In search of answers, would-be soothsayers have been picking apart the points raised in the record 136 amicus briefs and in the questions asked and answered during more than six hours of oral argument in March.
“Obviously, people have flyspecked the transcript of these arguments back and forth,” said Paul Clement, the attorney for Florida and other states that are challenging the law, “but the way it was structured doesn’t allow you to draw conclusions the way you might have . . . if it had been some sort of four-hour free-for-all.”
Some predictions reflect political framing rather than rigorous analysis. Earlier this month, citing no particular evidence, House of Representatives Minority Leader Nancy Pelosi D-Calif., opined that the court would uphold the law on a 6-3 vote. Other predictions appear more rooted in a microscopic reading of court practice.

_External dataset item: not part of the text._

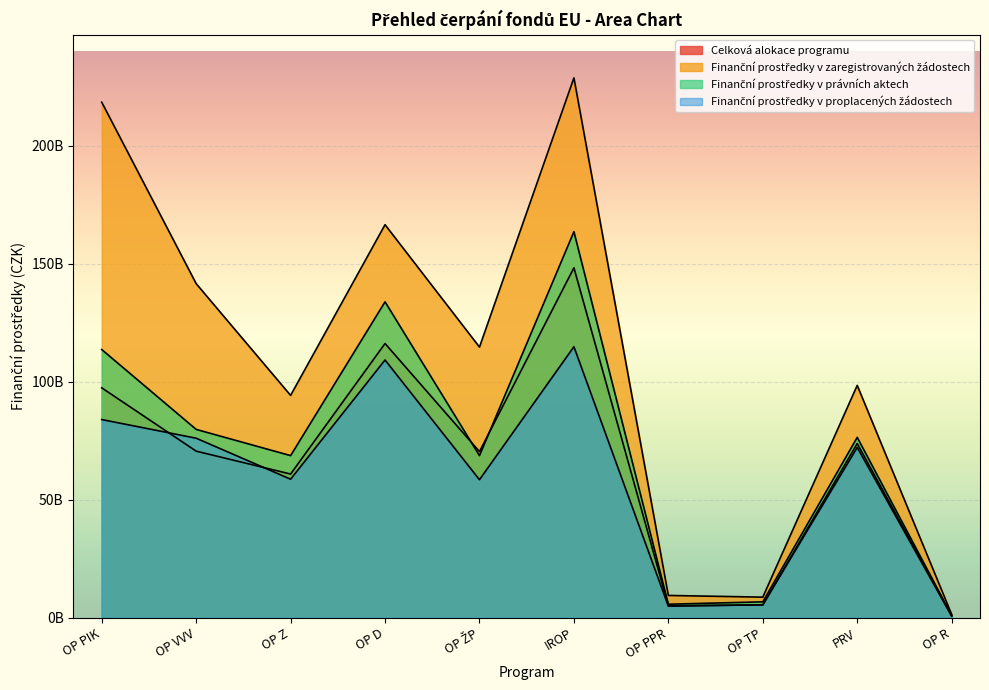

How many interior local peaks does the Finanční prostředky v proplacených žádostech series have?

3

The detail-oriented SCOTUSblog website, for instance, predicts that Chief Justice John Roberts Jr. has written the majority opinion in health care because he hasn’t yet authored a decision from cases heard in March and April. Typically, the court spreads decisions around evenly.

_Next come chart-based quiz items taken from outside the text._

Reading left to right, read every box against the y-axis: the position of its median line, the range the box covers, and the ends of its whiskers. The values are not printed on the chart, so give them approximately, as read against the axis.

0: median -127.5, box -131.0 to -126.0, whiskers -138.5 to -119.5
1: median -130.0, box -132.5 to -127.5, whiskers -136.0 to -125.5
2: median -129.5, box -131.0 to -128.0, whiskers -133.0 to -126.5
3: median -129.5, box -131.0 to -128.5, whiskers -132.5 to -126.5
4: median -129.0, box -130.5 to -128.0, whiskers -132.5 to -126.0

In Congress, the Republican lawmakers who united in fighting the health care legislation are preparing in their own way. They have twin goals: Keep reminding everyone they’re ready to act whatever the court does, and make sure no one gloats too much over victory.
“No one knows what the court will decide, and none of us would presume to know,” House Speaker John Boehner, R-Ohio, said in a memo last week, “but if the court strikes down all or part of the president’s health care law, there will be no spiking of the ball.”
The Republican playbook includes holding a vote on repealing the entire law if the court doesn’t strike it down in its entirety. This would be message-sending, rather than serious legislation, as a repeal couldn’t possibly pass the Democratic-controlled Senate.
“If the Supreme Court doesn’t see fit to rule it unconstitutional, House Republicans will move to repeal it lock, stock and barrel,” declared Rep. Jeb Hensarling, R-Texas, the chair of the House Republican Conference.
Lawmakers are scheduled to leave as early as Thursday evening for a Fourth of July recess that’s scheduled to end July 9. After disposing of any symbolic House vote, lawmakers would need time to address more realistic measures in response to a complicated court ruling.
“We have things ready to go,” said Sen. Tom Harkin, D-Iowa, the chair of the Senate Health, Education, Labor and Pensions Committee. “We have different drafts for different contingencies.”
The White House, too, has its contingency plans, though officials concede that even the president will find out the Supreme Court news just like everyone else.
“Well,” White House spokesman Jay Carney said Wednesday, “we turn on televisions and radios and computers, and watch SCOTUSblog.”